Bookmark and Share
The future is now

Manship’s Digital Media Initiative embraces the new.

 

While other mass comm programs scramble to keep up in an era of apps, tweets, timelines, likes, pings and pokes, a team of scholars in the Manship School is taking the initiative in providing a blueprint for the future. With the rapid rise of digital, mobile and social media, audiences can access, share and even create media content when they want, how they want and wherever they want. The Digital Media Initiative (DMI) is addressing these monumental changes by taking steps to establish the Manship School as a digital leader.

 

Last year associate professor Lance Porter headed up a committee of Manship and LSU faculty who spent the entire academic year examining how industry and academia are addressing digital. Manship teams traveled to New York City and Washington, D.C. to meet with representatives from the New York Times, PepsiCo, Big Spaceship, 60 Minutes, Hearst, the USA Today, CBS News, NBC News, the Obama digital team, and the digital staff from Speaker of the House John Boehner among many others.  

 

"We went in with a simple question. 'What should our students know about digital for you to want to hire them?,’" says Porter.

 

Between trips to New York and DC, the committee took a close look at how the top 178 mass comm programs were approaching digital and put together a "top ten" list of steps to establish the Manship School as a digital leader. At the top of the list was dedicating an official space to the study of digital media.

 

Still a work in progress, the DMI Lab is an open workspace within the Manship School where students, faculty and industry will collaborate on the study and development of the future of mass communication. Here students and faculty will work with industry to create digital, social and mobile platforms and to study these platforms' effects on audiences. Conceptualized as a combination work and research space, the lab features three walls covered in dry-erase paint, with the fourth wall featuring an Internet-enabled and Web conference-ready television featuring both Google TV and Apple TV platforms.

 

"In the past, when you would build a space like this, you would see a room full of computers.
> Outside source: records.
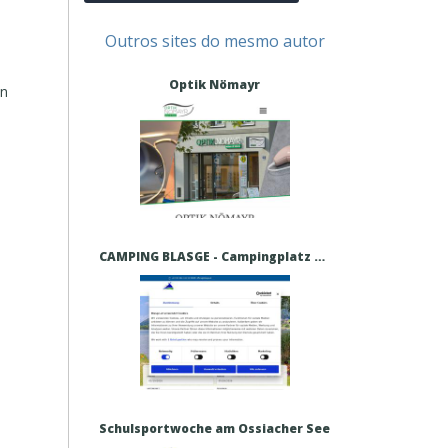
Outros sites do mesmo autor
Optik Nömayr
in
CAMPING BLASGE - Campingplatz Blasge am Ossiacher See – Urlaub direkt am Ossiacher See
Schulsportwoche am Ossiacher See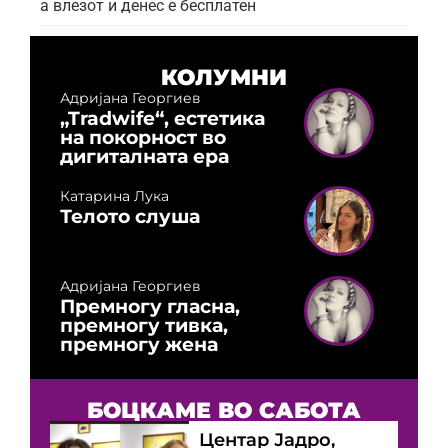
а влезот и денес е бесплатен
КОЛУМНИ
Адријана Георгиев
„Tradwife“, естетика
на покорност во
дигиталната ера
Катарина Лука
Телото слуша
Адријана Георгиев
Премногу гласна,
премногу тивка,
премногу жена
БОЦКАМЕ ВО САБОТА
Центар Јадро,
However, our focus is on a post-PC world, and mobile is the future," says Porter.

 

The DMI committee continues their work this year to revamp the Manship School's teaching, research and service. Currently, the DMI is working to add new digital coursework at the graduate and undergraduate level, to establish formal industry connections and to assist in recruiting and hiring digitally-oriented faculty. 

 

Manship School faculty are embracing the DMI and have already voted to add a digital media/social media course into the undergraduate curriculum.